Герр Велленвольф внезапно побледнел и снова сел.
— Августа... — медленно проговорил он, — идите. Договорим потом.
Но больше к этому разговору они не возвращались.

9.
Близился конец лета, мягкие комки пыли уже собирались по углам дома номер 198 по Линденштрассе. Августа сама убирала их мокрой тряпкой, потому что с прошлого года горничных уже не приглашали. Письма герра Велленвольфа герру Райзену становились все толще, письма Людвигу отсылались все реже. Августа надеялась, что мальчик скоро ненадолго вернется домой, но дни шли, приближая август, но Людвига все не было.
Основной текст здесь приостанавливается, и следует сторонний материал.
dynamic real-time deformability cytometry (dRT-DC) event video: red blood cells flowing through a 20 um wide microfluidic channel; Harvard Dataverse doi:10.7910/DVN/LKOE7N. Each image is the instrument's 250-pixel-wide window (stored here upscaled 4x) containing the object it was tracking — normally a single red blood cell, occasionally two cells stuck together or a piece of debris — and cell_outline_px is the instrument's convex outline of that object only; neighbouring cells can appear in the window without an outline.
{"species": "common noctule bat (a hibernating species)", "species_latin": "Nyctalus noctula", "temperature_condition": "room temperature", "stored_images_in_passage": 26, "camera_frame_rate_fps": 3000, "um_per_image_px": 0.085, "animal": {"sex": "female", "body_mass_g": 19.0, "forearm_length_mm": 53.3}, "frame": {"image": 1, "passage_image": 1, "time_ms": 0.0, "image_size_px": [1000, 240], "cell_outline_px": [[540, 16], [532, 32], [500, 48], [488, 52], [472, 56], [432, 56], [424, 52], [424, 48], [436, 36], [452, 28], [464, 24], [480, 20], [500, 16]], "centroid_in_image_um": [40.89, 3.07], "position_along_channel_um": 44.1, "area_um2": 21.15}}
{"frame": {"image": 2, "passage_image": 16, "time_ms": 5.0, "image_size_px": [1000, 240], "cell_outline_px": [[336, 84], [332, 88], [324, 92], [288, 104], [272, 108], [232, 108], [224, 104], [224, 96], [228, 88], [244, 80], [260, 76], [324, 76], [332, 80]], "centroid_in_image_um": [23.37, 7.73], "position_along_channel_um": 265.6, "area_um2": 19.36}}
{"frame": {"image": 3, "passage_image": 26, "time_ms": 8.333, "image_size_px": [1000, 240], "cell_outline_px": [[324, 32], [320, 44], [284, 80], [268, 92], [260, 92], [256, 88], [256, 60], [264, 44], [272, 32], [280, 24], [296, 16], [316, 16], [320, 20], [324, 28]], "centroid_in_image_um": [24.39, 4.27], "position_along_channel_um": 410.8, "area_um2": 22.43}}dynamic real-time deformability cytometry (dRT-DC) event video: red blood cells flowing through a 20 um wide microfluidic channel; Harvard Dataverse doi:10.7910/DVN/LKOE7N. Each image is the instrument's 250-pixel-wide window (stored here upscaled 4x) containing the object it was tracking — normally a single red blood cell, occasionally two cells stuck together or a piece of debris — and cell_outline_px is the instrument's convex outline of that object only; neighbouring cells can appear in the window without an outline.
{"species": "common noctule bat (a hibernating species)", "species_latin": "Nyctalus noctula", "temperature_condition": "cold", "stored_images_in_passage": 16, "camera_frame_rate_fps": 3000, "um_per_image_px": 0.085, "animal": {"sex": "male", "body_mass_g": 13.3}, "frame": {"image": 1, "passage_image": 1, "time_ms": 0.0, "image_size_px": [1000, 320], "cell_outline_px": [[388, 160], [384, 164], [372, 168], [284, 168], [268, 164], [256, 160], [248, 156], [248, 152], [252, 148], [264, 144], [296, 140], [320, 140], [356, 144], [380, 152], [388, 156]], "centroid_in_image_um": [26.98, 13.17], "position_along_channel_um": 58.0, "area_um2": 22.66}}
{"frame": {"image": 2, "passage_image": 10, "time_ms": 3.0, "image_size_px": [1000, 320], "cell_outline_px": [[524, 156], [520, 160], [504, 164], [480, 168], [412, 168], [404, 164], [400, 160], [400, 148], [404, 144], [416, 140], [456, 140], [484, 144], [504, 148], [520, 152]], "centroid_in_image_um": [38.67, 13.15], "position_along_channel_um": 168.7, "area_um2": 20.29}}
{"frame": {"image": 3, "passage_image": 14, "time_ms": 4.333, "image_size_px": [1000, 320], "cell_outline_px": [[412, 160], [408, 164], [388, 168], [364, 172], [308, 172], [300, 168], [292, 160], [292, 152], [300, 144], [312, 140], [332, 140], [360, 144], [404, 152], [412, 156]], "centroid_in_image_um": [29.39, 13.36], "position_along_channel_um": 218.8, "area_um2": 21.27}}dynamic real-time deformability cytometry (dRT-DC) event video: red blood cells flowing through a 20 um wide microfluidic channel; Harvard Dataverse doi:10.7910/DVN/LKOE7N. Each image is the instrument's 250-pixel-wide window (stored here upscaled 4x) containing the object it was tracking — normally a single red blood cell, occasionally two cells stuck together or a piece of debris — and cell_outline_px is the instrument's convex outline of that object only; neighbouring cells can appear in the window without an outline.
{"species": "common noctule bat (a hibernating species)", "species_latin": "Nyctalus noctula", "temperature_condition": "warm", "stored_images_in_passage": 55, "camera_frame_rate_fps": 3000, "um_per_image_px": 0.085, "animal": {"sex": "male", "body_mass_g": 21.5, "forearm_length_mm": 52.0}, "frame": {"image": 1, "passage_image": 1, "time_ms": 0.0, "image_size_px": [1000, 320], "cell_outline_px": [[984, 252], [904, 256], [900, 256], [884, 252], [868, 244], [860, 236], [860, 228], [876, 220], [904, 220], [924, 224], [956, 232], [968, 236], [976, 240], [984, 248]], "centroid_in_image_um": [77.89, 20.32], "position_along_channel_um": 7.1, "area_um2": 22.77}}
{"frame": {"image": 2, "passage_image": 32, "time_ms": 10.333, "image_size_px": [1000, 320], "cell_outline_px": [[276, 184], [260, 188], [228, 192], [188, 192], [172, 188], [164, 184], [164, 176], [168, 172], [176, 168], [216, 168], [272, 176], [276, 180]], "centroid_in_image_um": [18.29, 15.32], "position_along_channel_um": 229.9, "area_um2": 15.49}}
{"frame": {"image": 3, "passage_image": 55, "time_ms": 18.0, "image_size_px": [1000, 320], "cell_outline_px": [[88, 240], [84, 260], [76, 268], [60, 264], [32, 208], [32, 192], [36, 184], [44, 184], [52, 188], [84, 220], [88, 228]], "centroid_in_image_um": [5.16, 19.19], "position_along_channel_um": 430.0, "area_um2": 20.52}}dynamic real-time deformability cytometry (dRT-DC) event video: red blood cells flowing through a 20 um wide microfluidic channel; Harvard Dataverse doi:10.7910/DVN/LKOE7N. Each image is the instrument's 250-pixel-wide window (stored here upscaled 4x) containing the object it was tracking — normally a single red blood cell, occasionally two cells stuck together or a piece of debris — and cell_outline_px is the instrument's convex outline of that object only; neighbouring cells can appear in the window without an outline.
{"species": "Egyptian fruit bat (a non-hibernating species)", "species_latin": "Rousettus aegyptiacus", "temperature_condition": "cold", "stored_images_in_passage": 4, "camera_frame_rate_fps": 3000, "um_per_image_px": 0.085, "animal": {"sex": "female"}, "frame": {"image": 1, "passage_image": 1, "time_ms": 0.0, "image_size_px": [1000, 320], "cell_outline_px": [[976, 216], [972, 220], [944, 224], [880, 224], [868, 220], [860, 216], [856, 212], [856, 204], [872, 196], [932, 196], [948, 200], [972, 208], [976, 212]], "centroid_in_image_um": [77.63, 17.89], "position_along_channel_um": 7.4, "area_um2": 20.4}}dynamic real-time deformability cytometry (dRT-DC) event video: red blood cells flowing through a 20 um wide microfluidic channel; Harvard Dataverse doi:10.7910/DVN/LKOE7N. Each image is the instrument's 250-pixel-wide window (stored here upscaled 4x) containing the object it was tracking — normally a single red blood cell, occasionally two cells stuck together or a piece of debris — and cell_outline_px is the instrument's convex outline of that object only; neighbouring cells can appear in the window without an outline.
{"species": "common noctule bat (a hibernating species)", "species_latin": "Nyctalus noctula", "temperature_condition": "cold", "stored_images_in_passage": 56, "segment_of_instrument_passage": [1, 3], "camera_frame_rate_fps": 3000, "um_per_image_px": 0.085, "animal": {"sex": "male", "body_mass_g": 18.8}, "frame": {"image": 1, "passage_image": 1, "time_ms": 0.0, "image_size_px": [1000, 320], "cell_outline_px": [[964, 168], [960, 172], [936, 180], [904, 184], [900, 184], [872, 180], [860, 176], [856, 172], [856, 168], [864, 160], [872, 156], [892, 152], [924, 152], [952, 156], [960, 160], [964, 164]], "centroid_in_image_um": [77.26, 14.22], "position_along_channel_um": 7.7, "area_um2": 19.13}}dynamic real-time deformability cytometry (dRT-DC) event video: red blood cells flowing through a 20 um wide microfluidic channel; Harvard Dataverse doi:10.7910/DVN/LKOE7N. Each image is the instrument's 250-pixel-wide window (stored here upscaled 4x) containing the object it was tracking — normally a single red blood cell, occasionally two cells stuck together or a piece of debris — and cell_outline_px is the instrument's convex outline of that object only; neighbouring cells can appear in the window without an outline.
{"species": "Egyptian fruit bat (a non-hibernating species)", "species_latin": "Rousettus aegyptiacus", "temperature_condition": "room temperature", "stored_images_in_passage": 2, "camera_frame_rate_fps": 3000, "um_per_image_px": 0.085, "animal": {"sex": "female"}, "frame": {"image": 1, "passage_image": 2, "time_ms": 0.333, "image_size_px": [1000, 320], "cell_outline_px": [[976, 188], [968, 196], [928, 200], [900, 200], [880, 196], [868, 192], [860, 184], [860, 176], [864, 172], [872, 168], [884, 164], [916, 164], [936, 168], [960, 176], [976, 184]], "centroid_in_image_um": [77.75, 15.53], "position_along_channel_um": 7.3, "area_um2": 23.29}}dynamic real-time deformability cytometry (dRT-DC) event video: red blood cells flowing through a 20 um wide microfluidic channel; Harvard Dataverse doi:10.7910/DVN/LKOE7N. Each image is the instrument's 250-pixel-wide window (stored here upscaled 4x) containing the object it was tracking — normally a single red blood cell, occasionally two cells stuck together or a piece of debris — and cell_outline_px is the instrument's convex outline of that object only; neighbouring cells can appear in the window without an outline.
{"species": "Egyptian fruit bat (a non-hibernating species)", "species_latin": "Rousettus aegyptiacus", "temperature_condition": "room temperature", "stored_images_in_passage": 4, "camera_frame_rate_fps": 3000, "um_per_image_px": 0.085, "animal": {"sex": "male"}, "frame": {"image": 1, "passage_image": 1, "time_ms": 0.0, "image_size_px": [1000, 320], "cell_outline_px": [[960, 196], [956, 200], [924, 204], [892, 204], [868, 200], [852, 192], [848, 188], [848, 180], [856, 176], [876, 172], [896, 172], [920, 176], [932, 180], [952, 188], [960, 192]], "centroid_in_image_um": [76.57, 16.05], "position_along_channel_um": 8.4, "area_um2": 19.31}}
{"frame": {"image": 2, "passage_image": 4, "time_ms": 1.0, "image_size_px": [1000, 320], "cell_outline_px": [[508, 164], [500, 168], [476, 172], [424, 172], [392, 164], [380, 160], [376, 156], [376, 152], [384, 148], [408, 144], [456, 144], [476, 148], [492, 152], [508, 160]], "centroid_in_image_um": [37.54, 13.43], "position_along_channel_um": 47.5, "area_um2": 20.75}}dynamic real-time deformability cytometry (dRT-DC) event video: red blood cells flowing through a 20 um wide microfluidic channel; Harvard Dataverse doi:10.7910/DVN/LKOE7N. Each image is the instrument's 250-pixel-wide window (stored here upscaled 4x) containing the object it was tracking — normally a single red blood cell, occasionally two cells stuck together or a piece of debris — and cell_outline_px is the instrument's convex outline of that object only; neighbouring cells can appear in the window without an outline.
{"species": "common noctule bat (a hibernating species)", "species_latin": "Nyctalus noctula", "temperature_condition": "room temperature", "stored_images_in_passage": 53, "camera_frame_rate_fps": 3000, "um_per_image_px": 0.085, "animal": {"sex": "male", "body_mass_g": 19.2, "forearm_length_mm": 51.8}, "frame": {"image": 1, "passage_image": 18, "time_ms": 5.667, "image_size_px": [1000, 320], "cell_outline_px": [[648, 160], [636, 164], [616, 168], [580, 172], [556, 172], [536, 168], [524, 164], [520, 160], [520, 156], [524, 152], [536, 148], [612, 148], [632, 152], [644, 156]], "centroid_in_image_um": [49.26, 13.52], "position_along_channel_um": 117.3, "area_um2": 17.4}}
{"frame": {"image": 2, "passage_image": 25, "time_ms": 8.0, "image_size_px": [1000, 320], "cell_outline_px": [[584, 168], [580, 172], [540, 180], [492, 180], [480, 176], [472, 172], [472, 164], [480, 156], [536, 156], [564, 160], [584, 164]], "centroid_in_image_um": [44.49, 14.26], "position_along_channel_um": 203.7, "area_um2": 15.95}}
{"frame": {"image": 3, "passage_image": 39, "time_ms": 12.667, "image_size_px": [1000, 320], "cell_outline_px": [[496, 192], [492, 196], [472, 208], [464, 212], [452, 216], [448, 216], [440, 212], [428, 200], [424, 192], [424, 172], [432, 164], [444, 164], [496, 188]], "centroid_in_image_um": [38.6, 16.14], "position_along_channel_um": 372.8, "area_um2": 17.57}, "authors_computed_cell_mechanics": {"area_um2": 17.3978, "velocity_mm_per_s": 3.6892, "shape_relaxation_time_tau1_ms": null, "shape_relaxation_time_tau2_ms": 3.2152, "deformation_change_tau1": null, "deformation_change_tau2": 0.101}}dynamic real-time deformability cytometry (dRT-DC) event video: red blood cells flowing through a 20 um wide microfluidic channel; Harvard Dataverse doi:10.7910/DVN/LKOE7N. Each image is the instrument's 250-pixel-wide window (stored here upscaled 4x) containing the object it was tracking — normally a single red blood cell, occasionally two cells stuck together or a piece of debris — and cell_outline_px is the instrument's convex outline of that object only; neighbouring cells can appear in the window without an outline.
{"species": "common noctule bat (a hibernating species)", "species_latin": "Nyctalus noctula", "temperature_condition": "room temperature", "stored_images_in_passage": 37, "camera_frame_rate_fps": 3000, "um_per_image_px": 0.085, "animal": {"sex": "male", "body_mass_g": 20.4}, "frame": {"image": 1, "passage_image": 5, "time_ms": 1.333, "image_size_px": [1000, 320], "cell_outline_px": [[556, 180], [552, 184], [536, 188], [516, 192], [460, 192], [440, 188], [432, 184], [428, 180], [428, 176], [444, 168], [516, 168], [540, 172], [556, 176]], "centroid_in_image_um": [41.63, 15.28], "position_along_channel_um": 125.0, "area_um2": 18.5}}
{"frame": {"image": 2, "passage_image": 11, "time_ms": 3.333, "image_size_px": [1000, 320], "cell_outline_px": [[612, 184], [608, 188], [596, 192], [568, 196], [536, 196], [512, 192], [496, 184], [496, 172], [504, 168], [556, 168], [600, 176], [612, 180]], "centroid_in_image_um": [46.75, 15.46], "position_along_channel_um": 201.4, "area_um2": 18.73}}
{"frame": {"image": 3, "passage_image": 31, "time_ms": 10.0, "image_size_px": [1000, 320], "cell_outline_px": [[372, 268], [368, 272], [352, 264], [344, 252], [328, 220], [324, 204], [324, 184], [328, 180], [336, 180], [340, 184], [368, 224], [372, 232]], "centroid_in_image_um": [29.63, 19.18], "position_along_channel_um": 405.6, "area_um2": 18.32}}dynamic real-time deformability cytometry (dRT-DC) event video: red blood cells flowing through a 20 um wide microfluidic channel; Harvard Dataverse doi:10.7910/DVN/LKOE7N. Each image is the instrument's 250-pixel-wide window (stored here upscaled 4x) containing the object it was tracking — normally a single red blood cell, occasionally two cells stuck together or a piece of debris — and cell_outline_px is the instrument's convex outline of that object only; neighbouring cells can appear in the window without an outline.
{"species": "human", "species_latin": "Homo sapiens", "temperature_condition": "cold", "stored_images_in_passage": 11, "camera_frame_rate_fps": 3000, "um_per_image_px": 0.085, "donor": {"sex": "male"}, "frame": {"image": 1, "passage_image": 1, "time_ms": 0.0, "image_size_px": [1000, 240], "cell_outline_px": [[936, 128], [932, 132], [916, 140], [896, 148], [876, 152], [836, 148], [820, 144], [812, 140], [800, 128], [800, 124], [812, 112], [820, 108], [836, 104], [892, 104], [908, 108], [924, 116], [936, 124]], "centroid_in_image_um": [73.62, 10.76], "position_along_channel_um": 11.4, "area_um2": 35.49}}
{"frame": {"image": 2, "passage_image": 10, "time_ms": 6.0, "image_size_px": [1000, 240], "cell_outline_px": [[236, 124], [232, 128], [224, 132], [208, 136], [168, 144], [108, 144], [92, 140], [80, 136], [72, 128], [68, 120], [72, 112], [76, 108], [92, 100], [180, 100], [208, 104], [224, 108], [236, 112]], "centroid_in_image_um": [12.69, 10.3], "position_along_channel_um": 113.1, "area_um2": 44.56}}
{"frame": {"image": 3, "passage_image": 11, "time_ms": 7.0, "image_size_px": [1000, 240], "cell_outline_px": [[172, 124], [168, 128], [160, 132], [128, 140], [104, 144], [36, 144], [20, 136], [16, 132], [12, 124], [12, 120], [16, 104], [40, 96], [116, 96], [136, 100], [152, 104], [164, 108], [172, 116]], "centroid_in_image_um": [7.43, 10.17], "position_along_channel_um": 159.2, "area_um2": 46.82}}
Зато однажды ночью, кажется, совершенно неожиданно для хозяина, явился золотисто-желтый господин. Он постучал в окошко расположенной на первом этаже спальни Августы и попросил впустить через черный ход. Она так и сделала, изо всех сил стараясь не шуметь.
— Людвига нет дома, — заметила она, когда золотисто-желтый герр Велленвольф остановился у двери кухни.
— Я знаю, — печально кивнул он. На сей раз он был одет в свободную, с широкими рукавами рубашку в красновато-коричневых мелких цветочках и в тон цветочкам брюки. На шее у него был повязан шелковый бордовый платок, видимо, оттенявший цветочки. — Именно об этом я и хотел поговорить с Йозефом.
— Но хозяин сейчас спит, — удивилась Августа.
Герр Велленвольф вздохнул:
— Чем больше, фрау Августа, я причиню неприятностей Йозефу, тем лучше. Он их заслужил.
С этими словами он удалился на хозяйскую половину. Августа слышала, как скрипят ступеньки, как хлопает дверь. Она слышала даже, как этот герр Велленвольф кричит что-то хозяину... Но подслушивать было нехорошо, и Августа пошла спать.
Наутро хозяин вызвал ее к себе в кабинет. Наверное, решила она, увольнять. Разумеется, Августа огорчилась. Она так много лет служила этому дому, многое видела, многое понимала. Она старалась помогать его обитателям по мере своих сил. Она была, наконец, очень привязана и к хозяину, и к его сыну.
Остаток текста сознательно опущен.